● WORK TO COMPLETE: Which lines of the records hold the string "rule"? Report only how many of them there are.

● SOURCE INFORMATION:

◇ ◇ ◇ ◇

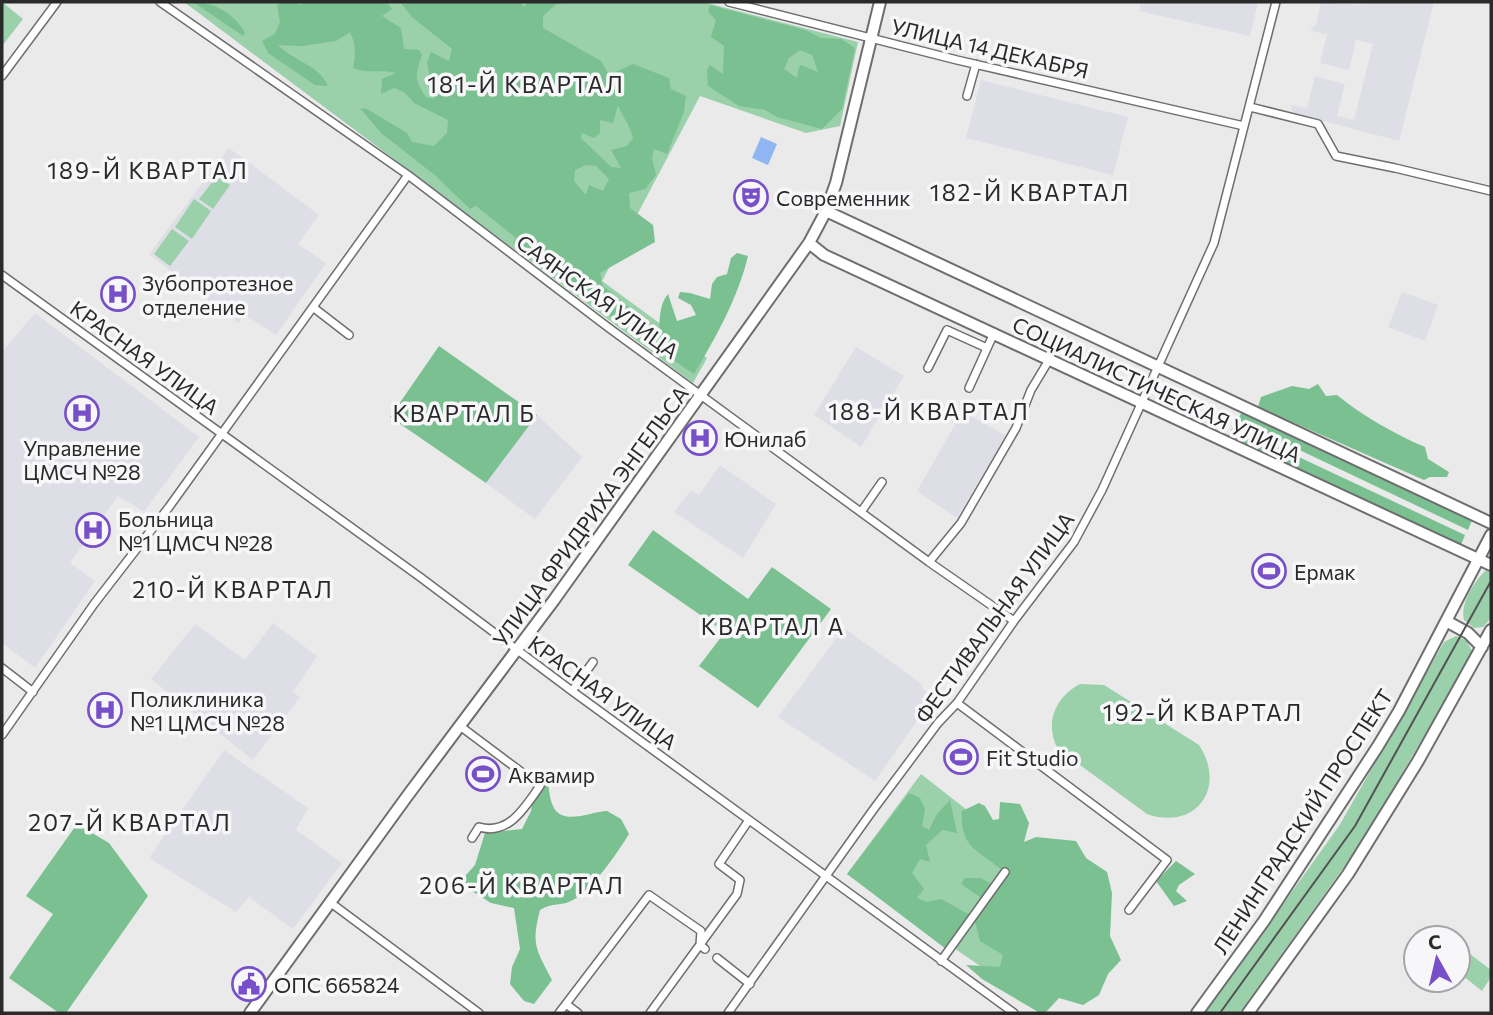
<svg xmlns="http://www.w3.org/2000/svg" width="1493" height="1015" font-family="Commissioner,sans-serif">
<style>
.built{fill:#dedee6}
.green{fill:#9ad0aa}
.forest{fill:#7ac090;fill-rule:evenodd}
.water{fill:#8fb5f3}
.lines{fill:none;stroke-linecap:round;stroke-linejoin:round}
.street-casing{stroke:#6e6e6f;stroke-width:10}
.secondary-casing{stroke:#6e6e6f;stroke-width:14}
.street{stroke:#fff;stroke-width:7}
.secondary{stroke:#fff;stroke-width:10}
.tram{stroke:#535354;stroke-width:2}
.labels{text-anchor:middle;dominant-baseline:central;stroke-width:7;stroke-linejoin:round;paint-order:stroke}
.street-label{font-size:21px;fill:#2a2a2b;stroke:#f7f7f9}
.poi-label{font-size:21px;fill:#2a2a2b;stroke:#f7f7f9;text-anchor:start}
.neighbourhood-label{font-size:23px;letter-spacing:2px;fill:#2a2a2b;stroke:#f7f7f9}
</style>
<rect width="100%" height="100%" fill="#eaeaeb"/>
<path class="built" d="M1141,2h117l-8,34 -111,-25z
M1321,2l40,3 1,-3h72l-35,139 -106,-28 -2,-8 16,3 8,-32 30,8 -8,32 17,4 19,-76 -17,-4 -7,30 -29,-7 7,-28 -17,-5 7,-7z
M981,80l147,37 -15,58 -147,-37z
M229,148l90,67 -21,29 28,19 -50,72 -31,-20 -7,8 -89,-69z
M1402,292l36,13 -13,36 -37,-14z
M35,313l164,124 -55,75 -26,-16 -48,67 25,18 -60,87 -33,-25v-291z
M856,347l48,29 -43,71 -47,-32z
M963,411l43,25 -49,82 -40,-27z
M537,415l45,42 -47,62 -49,-36z
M720,465l56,39 -33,54 -69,-46 17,-22 8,5z
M273,623l44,33 -24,36 7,5 -47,63 -102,-81 44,-55 50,36z
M844,628l79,57 -2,3 13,9 -59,84 -97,-64z
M224,750l84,58 -12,22 46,33 -49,66 -44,-32 -13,15 -87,-54z"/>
<path class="green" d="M2,2l21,17 -21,27z
M184,2h519l155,40 -18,84 -34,7 -106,-37 -98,185 105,77 -14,25z
M217,176l13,9 -17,24 -14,-10z
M194,199l17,12 -19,28 -17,-12z
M172,229l17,12 -19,25 -16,-12z
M1486,570l5,1v47l-8,9 -9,1 -10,-8c-4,-17 10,-38 22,-50z
M1456,636l11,5 6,12 -112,190 -121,170h-35l134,-187 105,-184z
M1080,684l24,1 95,60c28,43 -3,86 -52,69l-89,-65c-14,-25 -3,-52 22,-65z
M921,774l190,149 -66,88 -198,-137z
M1458,945l33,25v7l-9,14 -24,-19z"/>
<path class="forest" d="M193,2c21,0 42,12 52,31l-2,3z
M282,2h15l5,3v-3h85l5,7 -10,7 19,12 3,21 15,1 3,5c-7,20 -8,24 4,42l8,2 -7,-36 4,-11 18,9 3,-12 -40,-32 -12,-15h120l4,5 3,-5h40l-12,3 -12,11v12l58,33 8,14 24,-11 36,14 2,11 15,7 -2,16 -17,42 -13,-5 -2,9 4,17 -11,14 -16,4 1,15 23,17 2,17 -55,31 3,13 56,46c1,-14 0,-27 9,-38l9,27 19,-6 -5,-10 -13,-7 2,-6 10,1 20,6 2,-15 5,-7 10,-3 4,-16 6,-5 11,3c-10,42 -32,81 -54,118l-55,-37 -126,-94 3,-5 -40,-32 -6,3 -34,-33 -55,-43 -21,-25 7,1 40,24 5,9 22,4 13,-13 1,-13 -34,-17 -10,-11 -10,-4 -13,6 1,-15 14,-6c-15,-4 -30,1 -43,-5 3,-14 3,-24 -3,-36l-14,9 -34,5 -24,-1c17,17 40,19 50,41l-13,-1 -47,-32 -6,-12 13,-7 5,-12 -3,-17zM618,105c4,12 12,19 15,33l-6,8 -16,4 10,18 -10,-1 -30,-29 1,-5 12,5 6,-5v-13l13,3zM586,165l10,1 13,13 -6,12 -14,-6 -3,10 -12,-14 1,-11z
M710,5l95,25 16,8 20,1 14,9 -13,61 -20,20 -45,-12 -12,-7 -26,-4 -31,-20 -1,-16 3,-5 13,9 1,-28 -13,-9 5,-17 -8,-8zM800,50l12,5 6,17 -17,-7 -2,2 -2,11 -13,-9 5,-11z
M439,346l98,69 -51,68 -96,-66z
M1318,384l8,12 11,-1c26,21 57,39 88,52l3,12 21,13 -2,5h-17l-6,3 -166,-73 3,-10 31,-11 17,3z
M1242,412l231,106 -5,12 -213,-101 -5,5 215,101 -4,10 -233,-110z
M653,530l95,69 24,-32 59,42 -73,99 -59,-42 26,-34 -97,-67z
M547,777c2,9 2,21 6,29 9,21 39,5 54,5l14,8 8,15c-11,18 -38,58 -58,67 -10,5 -18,1 -31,9 -9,35 -4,39 12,70l-18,24 -10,-3 -14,-17 2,-17 8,-18 -6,-41 -23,-5 -32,-20 16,-18 10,-32 37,-4 9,-18 4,-23z
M909,793l11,5 5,11 -3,17 7,4 8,-16 13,-14 7,33 -15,-3 -16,15 4,17 -10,-3 -8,14 12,16 -7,9 10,4 14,-3 29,16 -24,34 -99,-75z
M1000,802l20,2 9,19 -5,19 12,-5 40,4 10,17 21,14 5,21 -2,43 11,24 -13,14 -9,21 -16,10 -24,-7 -14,15h-5l-58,-34 -16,-14 34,2 3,-12 -23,-14 -7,-28 7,-16 -19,-13 4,-6h16l12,7 9,-15c-26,-21 -42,-23 -40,-59l17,-8 6,3 8,14 6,-1z
M77,824l32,19 39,53 -82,117h-7l-50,-35 44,-64 -27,-18z
M1176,861l19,13 -16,11 -3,6 11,10 -13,5 -18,-25z"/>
<path class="water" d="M761,137l16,7 -9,21 -16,-7z"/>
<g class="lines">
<g class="street-casing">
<path id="street" d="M160,2l248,173 201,153 320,234 85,59
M729,2l228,58 287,66
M2,76l55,-74
M967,96l9,-32
M1250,107l68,17 18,32 59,12 96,23
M2,275l418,302 152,114 442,322
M314,308l35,27
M928,368l19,-38 40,18
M969,388l25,-55
M861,512l21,-30
M929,562l32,-39 55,-95 15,-38 18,-30
M2,668l31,24
M572,691l21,-29
M957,703l210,157 -38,50
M460,726l80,60c-15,21 -31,50 -61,41l-7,11
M2,735l92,-131 75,-97 239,-332
M331,903l148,110
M717,958l33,26
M941,961l64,-89
M566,1004l12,9
M559,1013l90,-118 52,36 -1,14 5,4
M650,1013l87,-119 3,-14 -21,-16 30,-44
M728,1013l145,-203 65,-87 19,-20 57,-82 60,-79 28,-52 112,-247 62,-241"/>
</g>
<g class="secondary-casing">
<path id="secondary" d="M826,211l665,312
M809,243l15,12 667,310
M1446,621l22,12 14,14
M250,1013l158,-218 146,-195 255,-357 17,-32 10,-28 44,-181
M1197,1013l67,-92 114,-175 21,-35 92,-176
M1248,1013l100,-139 70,-113 73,-131"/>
</g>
<use href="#street" class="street"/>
<use href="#secondary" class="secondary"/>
<path class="tram" d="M1220,1013l135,-187 136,-245"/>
</g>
<defs>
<g id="theatre-ring" transform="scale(1.75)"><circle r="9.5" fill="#f7f7f9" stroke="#774fc8" stroke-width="1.5"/><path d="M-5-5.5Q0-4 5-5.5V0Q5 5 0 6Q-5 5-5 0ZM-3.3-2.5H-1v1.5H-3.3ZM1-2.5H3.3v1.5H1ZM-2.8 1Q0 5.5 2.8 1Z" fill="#774fc8"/></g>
<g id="hospital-ring" transform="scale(1.75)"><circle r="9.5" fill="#f7f7f9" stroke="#774fc8" stroke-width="1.5"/><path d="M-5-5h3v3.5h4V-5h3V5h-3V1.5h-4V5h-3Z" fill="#774fc8"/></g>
<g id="stadium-ring" transform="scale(1.75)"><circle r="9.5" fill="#f7f7f9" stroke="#774fc8" stroke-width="1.5"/><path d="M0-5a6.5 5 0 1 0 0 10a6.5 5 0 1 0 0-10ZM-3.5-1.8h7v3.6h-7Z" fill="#774fc8"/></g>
<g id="civic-ring" transform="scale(1.75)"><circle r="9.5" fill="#f7f7f9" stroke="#774fc8" stroke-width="1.5"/><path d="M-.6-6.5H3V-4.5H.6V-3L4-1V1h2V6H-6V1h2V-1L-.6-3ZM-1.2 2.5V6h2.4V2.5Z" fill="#774fc8"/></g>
</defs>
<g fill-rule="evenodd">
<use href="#theatre-ring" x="751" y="197"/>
<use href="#hospital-ring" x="118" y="294"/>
<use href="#hospital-ring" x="82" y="413"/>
<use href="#hospital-ring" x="700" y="438"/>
<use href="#hospital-ring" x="93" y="530"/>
<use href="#stadium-ring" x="1269" y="571"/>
<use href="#hospital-ring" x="105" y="710"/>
<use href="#stadium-ring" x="961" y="757"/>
<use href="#stadium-ring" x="483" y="774"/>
<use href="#civic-ring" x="249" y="984"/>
</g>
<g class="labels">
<g class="street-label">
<text transform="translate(990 48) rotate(13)">УЛИЦА 14 ДЕКАБРЯ</text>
<text transform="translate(598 296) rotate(36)">САЯНСКАЯ УЛИЦА</text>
<text transform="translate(145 357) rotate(36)">КРАСНАЯ УЛИЦА</text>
<text transform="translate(1157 389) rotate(25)">СОЦИАЛИСТИЧЕСКАЯ УЛИЦА</text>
<text transform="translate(590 516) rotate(-54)">УЛИЦА ФРИДРИХА ЭНГЕЛЬСА</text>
<text transform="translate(994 617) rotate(-54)">ФЕСТИВАЛЬНАЯ УЛИЦА</text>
<text transform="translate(603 692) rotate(36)">КРАСНАЯ УЛИЦА</text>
<text transform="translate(1302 821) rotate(-57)">ЛЕНИНГРАДСКИЙ ПРОСПЕКТ</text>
</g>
<g class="poi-label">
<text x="776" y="197">Современник</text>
<text x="142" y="282">Зубопротезное<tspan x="142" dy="24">отделение</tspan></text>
<text x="724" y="438">Юнилаб</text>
<text x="82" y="447" text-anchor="middle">Управление<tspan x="82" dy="24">ЦМСЧ №28</tspan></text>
<text x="118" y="518">Больница<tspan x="118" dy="24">№1 ЦМСЧ №28</tspan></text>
<text x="1294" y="571">Ермак</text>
<text x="130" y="698">Поликлиника<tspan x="130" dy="24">№1 ЦМСЧ №28</tspan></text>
<text x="986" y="757">Fit Studio</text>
<text x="508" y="774">Аквамир</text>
<text x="274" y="984">ОПС 665824</text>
</g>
<g class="neighbourhood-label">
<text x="526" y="84">181-Й КВАРТАЛ</text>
<text x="148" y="170">189-Й КВАРТАЛ</text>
<text x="1030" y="192">182-Й КВАРТАЛ</text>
<text x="929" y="411">188-Й КВАРТАЛ</text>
<text x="464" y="413">КВАРТАЛ Б</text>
<text x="233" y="589">210-Й КВАРТАЛ</text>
<text x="773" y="626">КВАРТАЛ А</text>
<text x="1203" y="712">192-Й КВАРТАЛ</text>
<text x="130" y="822">207-Й КВАРТАЛ</text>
<text x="522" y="885">206-Й КВАРТАЛ</text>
</g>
</g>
<rect width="1493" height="1015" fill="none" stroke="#2a2a2b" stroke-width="7"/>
<g transform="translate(1437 959) rotate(352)"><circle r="33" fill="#f7f7f9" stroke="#a5a5a7" stroke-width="2"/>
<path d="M0-5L12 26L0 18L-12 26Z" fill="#774fc8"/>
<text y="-10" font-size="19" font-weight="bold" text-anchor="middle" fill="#2a2a2b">С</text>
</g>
</svg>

◇ ◇ ◇ ◇

● RESULT OF THE EXERCISE: 2